Just read Ecce Homo again, that last gasping breath of a man suffocating under his own childlike "will to power" gone mad....one can only see a steady degeneration of a very weak and incapable man from the great and youthfully spirited Birth of Tragedy to this allegedly "self-reflective" and truly intellectually plastic so-called "autobiography." Ecce Homo is a caricature of an autobiography, just as Nietzsche succeeded in becoming nothing but a caricature of a man.
Apparently you see yourself as a man of logic, therefore you should know that it is a logical fallacy to say that the title of his book, The Genealogy of Morals, reflects the genetic fallacy.
The title itself doesn't necessarily describe the purpose of presenting a genealogy of morality. It could simply mean that the author is being purely descriptive by presenting the genealogy of morality.
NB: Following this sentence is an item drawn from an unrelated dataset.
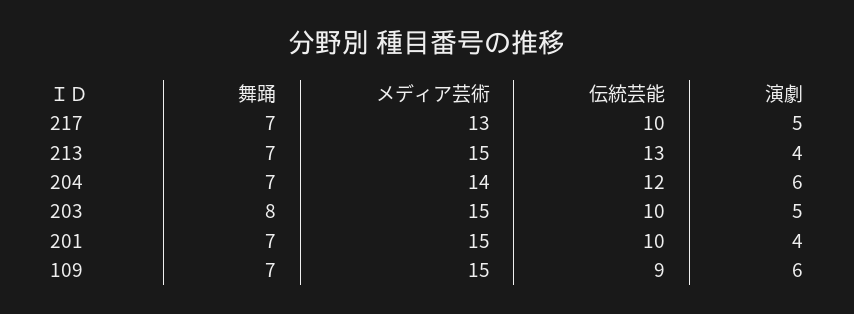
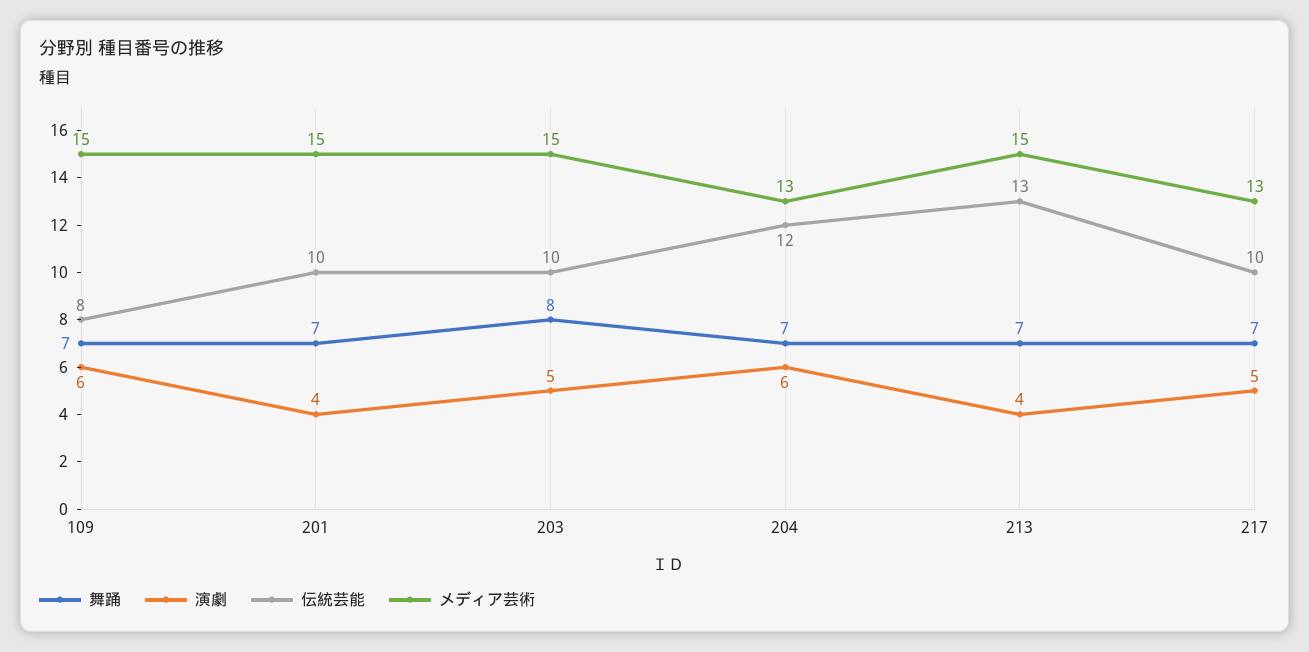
メディア芸術, 204: 14 -> 13
伝統芸能, 109: 9 -> 8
However, Nietzsche did use the genealogy as a way to justify an alternative to Christian (or slave) morality.
He wasn't necessarily saying that Christian (herd/slave) morality and its descedents (utilitarianism and deontology) were false because of their origin. Instead he was saying that we should reject them because they weaken the human spirit by entailing an absolute condemnation of suffering.
Suffering, as Nietzsche saw it, is an essential part of life and it strengthens those who do not perish under its weight. It is, therefore, irrational for one to shelter themselves in the belief that nature has a moral order or that the "evils" of this world will be abolished in an afterlife or in a future world where reason and science has cured the human condition.
Once again we encounter hypocrisy. You bash Nietzsche's denial of logic and reason in his arguments and yet now you commit the genetic fallacy with a psychoanalysis.
Wow. This is a very personal attack. A 16 year old's caricature of Christianity, really?
What a surprise. More insults to the man. You're starting to sound, dare I say, just like him!
Nietzsche succeeded in presenting a necessary alternative to the all to popular life negating worldviews of Christianity and Buddhism.
He succeeded by creating tons of literature while suffering from excruciating pain. Last but not least he succeeded in making hypocrites out of his future enemies (you).
Throughout your posts, I notice that you see morality as being a strictly interpersonal or social thing. Do you only see morality through the eyes of a collective and not an individual? Would there be a right and wrong action for me to make if I was left alone in the wilderness of Alaska?